**Problem description:** In the listing below, the answer starts at the line that has "Rendered at 1275 by 1650 pixels." and stops after the line that has "For every layout"; please repeat that part exactly and nothing more.

**Dataset excerpts:**

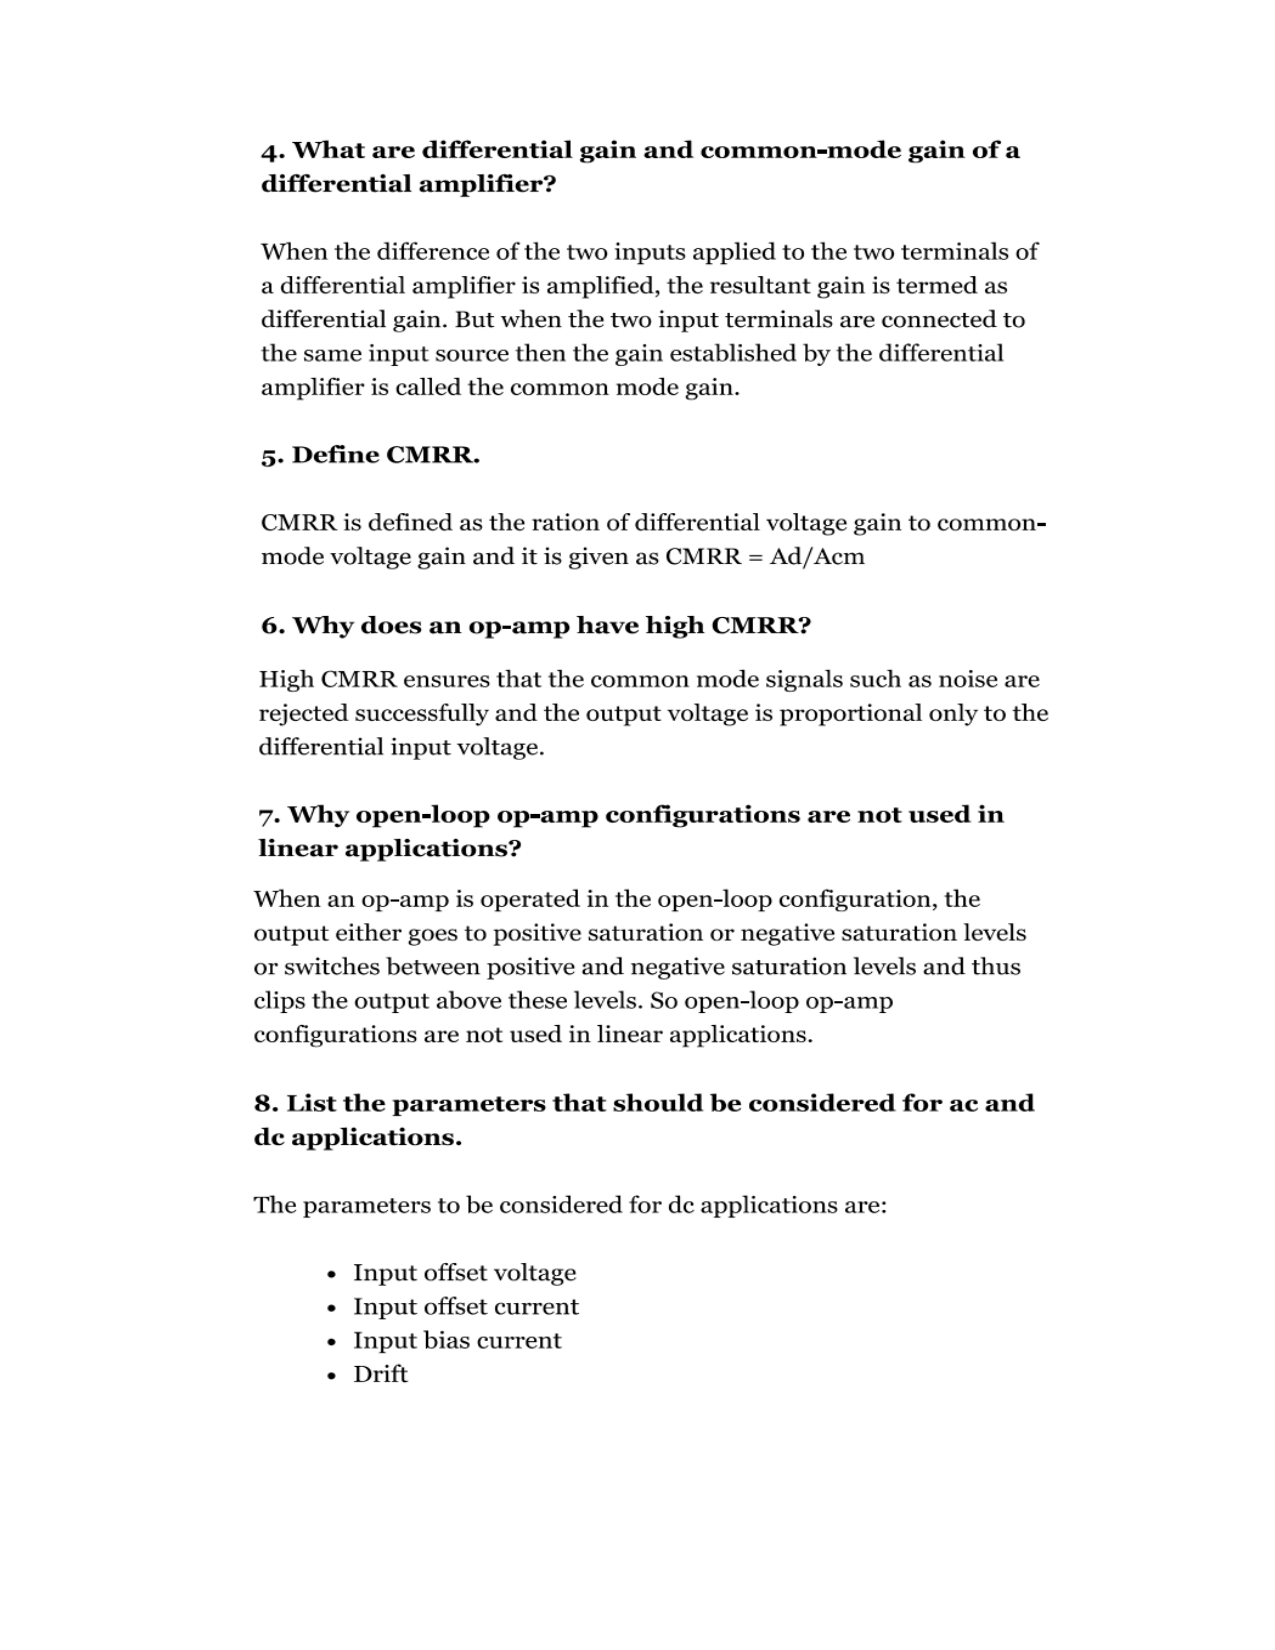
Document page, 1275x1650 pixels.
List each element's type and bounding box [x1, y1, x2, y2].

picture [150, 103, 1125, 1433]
...
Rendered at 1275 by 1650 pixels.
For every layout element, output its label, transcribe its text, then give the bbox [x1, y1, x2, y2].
==
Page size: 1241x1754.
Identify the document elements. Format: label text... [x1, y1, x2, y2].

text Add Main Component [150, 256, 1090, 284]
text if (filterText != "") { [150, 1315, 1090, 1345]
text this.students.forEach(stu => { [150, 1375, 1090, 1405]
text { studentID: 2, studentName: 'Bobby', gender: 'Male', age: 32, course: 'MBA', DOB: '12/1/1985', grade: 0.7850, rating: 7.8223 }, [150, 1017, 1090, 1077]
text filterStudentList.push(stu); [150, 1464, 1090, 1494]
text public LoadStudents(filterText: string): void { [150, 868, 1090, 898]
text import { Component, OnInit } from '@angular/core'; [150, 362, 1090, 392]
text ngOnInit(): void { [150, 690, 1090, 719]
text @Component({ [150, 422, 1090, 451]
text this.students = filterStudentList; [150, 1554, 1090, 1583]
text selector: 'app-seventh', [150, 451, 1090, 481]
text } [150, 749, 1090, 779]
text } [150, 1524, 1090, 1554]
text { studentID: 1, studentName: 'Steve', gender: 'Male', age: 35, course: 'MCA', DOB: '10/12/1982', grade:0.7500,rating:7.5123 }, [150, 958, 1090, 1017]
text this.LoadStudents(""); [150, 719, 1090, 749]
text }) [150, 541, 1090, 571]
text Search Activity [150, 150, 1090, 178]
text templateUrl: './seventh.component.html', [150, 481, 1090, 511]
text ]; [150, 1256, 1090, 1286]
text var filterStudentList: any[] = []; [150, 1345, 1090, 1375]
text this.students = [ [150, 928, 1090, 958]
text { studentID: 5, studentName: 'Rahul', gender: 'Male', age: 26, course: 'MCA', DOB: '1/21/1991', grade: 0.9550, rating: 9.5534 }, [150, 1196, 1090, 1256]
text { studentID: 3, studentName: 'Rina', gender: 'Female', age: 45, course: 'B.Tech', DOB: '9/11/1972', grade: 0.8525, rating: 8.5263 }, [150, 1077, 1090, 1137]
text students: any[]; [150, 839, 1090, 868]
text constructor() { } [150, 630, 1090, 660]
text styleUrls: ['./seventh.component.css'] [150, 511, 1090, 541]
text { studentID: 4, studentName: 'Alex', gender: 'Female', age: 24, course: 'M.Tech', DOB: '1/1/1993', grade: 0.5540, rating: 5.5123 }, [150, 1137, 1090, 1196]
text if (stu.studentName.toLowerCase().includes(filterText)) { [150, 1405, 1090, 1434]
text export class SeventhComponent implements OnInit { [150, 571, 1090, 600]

**Written response:**
Rendered at 1275 by 1650 pixels.
For every layout element, output its label, transcribe its text, then give the bbox [x1, y1, x2, y2].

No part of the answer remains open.